In ΔABC, A=75 degrees and b=6. Giving your answer in interval notation, find the range of values of a such that:
only one triangle is possible.
two different triangles are possible.
Please explain or show work!
To determine the range of values for side length "a" in ΔABC such that only one triangle is possible, we can use the triangle inequality theorem. According to the theorem, the sum of the lengths of any two sides of a triangle must be greater than the length of the third side.
For only one triangle to be possible, we need to find the range of values for "a" such that the sum of the lengths of sides "b" and "c" is greater than the length of side "a".

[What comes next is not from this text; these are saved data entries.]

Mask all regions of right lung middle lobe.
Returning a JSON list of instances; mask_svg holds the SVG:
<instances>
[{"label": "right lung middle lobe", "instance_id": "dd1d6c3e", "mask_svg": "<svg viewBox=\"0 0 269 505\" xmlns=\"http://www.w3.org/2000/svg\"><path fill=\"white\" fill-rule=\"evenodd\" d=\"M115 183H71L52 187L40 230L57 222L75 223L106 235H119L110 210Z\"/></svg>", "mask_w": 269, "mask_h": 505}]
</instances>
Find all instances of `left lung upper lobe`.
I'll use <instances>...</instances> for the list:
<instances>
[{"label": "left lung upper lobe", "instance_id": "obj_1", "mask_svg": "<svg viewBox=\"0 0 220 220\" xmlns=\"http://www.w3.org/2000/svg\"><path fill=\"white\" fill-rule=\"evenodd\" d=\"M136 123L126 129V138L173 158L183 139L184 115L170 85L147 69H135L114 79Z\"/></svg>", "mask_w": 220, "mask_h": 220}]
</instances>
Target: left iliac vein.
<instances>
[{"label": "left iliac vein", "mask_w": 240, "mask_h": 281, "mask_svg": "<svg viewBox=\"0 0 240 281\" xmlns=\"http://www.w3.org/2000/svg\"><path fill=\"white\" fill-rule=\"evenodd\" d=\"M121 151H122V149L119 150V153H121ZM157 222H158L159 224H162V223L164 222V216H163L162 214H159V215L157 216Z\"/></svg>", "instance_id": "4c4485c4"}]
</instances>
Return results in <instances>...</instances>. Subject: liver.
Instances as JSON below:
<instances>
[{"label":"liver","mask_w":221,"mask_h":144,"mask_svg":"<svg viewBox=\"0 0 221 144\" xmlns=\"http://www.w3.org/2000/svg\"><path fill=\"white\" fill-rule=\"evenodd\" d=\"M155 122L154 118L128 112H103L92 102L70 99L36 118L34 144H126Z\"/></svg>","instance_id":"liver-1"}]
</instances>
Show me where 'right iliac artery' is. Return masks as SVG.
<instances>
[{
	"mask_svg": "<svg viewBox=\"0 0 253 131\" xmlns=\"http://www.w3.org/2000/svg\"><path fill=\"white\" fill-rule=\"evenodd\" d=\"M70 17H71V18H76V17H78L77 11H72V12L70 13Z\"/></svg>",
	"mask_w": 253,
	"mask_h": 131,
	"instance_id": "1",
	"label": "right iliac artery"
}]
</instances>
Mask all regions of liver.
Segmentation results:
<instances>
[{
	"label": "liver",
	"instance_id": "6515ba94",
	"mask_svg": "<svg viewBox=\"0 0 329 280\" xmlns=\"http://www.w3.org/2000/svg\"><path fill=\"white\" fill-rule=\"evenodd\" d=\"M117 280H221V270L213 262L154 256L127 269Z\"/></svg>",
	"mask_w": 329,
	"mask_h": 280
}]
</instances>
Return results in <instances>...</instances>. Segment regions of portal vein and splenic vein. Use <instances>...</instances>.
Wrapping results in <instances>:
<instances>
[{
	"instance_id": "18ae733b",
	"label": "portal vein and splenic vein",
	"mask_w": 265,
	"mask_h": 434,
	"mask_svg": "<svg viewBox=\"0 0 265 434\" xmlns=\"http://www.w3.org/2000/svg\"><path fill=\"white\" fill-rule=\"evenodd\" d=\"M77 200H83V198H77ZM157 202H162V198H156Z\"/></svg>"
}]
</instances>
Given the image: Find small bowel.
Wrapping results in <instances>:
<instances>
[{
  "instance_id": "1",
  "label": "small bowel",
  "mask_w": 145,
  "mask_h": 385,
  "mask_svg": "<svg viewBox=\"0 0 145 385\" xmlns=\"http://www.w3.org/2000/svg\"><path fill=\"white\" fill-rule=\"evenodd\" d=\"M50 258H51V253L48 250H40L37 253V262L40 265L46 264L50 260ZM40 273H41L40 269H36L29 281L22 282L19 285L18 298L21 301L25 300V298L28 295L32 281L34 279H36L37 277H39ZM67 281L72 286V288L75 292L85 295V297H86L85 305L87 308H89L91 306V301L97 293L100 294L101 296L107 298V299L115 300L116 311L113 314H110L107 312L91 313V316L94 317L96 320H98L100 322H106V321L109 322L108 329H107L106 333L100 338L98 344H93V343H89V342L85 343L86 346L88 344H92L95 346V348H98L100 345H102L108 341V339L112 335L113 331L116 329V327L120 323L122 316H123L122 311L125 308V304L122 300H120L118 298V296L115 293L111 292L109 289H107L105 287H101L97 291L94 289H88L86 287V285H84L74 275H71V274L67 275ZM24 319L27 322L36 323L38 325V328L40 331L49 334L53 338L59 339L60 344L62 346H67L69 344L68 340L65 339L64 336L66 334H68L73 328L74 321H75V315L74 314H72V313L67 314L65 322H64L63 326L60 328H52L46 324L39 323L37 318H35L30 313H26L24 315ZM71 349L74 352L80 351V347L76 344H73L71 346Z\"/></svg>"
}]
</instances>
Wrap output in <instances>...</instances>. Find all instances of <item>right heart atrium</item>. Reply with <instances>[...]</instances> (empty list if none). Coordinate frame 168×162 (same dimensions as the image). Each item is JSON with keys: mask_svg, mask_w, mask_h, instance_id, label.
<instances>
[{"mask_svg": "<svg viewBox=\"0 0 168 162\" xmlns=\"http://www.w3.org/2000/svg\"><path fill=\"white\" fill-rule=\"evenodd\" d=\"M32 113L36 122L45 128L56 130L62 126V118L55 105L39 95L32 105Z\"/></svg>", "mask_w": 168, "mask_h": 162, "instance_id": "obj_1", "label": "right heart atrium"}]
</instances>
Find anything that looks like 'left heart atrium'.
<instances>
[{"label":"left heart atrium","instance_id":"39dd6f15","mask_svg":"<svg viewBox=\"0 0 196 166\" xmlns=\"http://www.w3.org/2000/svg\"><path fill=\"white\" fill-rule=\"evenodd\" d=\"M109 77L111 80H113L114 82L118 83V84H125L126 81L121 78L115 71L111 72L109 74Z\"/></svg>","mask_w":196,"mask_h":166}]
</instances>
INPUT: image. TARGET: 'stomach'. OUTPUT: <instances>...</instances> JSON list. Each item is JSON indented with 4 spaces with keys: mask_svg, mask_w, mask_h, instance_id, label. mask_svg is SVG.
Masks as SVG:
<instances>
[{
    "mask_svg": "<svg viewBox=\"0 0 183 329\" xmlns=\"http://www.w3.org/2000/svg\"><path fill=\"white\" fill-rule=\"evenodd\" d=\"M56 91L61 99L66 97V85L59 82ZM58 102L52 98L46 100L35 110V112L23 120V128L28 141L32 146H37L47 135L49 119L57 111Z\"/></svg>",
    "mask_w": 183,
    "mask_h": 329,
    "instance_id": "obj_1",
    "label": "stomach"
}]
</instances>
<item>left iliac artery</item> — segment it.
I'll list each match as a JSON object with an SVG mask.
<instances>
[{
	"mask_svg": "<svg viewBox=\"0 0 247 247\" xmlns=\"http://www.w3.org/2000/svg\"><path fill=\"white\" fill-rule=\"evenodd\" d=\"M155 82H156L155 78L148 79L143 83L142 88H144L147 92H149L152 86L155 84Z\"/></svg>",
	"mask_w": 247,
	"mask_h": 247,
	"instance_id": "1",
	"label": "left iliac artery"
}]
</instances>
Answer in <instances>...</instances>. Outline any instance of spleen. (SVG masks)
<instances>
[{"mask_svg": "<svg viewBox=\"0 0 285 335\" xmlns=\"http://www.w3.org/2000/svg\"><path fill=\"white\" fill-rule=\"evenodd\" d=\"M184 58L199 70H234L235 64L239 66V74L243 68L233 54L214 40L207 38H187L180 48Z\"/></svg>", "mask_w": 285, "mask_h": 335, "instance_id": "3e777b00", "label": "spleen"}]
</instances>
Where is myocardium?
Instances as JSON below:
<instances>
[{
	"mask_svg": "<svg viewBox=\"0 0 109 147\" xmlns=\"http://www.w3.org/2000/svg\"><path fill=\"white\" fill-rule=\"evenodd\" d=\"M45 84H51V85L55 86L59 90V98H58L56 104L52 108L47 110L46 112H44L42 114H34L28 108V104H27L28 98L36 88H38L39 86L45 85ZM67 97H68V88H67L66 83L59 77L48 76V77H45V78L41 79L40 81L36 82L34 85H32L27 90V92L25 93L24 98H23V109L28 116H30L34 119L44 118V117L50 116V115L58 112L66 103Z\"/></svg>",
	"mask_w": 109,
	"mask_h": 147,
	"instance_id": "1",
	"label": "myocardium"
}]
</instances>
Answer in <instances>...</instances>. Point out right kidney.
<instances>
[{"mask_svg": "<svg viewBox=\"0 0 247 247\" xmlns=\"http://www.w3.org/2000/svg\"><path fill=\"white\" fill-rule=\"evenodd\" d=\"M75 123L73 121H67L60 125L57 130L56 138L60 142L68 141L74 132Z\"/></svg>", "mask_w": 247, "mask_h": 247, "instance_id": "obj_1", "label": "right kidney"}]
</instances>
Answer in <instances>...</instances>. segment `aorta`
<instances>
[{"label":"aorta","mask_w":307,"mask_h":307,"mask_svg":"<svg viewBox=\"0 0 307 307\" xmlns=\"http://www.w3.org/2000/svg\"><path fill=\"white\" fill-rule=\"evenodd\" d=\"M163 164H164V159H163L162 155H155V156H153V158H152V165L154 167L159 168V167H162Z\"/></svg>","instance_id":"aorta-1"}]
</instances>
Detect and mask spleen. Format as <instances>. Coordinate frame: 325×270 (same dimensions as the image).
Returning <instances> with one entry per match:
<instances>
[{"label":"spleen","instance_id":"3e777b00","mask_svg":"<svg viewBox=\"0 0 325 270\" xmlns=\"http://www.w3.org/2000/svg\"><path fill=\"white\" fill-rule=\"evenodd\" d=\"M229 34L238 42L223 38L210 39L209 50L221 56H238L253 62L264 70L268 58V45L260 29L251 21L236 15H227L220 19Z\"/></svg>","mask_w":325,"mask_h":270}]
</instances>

Since we know angle A is 75 degrees and side b is 6 units, we can use the Law of Sines to find the range of values for side c. The Law of Sines states:
sin(A) / a = sin(B) / b = sin(C) / c
We can rearrange this equation to solve for side c:
c = (b * sin(C)) / sin(B)
Substituting the given values:
c = (6 * sin(C)) / sin(180 - A - C)
Now we can use the triangle inequality theorem to find the range of values for side a. For only one triangle to be possible, we want:
b + c > a and a + c > b
Substituting the given values and solving for a:
6 + ((6 * sin(C)) / sin(180 - A - C)) > a
a + ((6 * sin(C)) / sin(180 - A - C)) > 6
Simplifying these inequalities will give us the range of values for "a" such that only one triangle is possible.
Similarly, to find the range of values for side "a" such that two different triangles are possible, we need to consider the overlapping range where both the triangle inequality inequalities are met:
6 + ((6 * sin(C)) / sin(180 - A - C)) < a
a + ((6 * sin(C)) / sin(180 - A - C)) < 6
Once we simplify these inequalities, we will have the range of values for side "a" where two different triangles are possible.
It's important to note that the exact ranges will depend on the angle C, as it can vary within certain limits before the triangle inequalities are no longer met.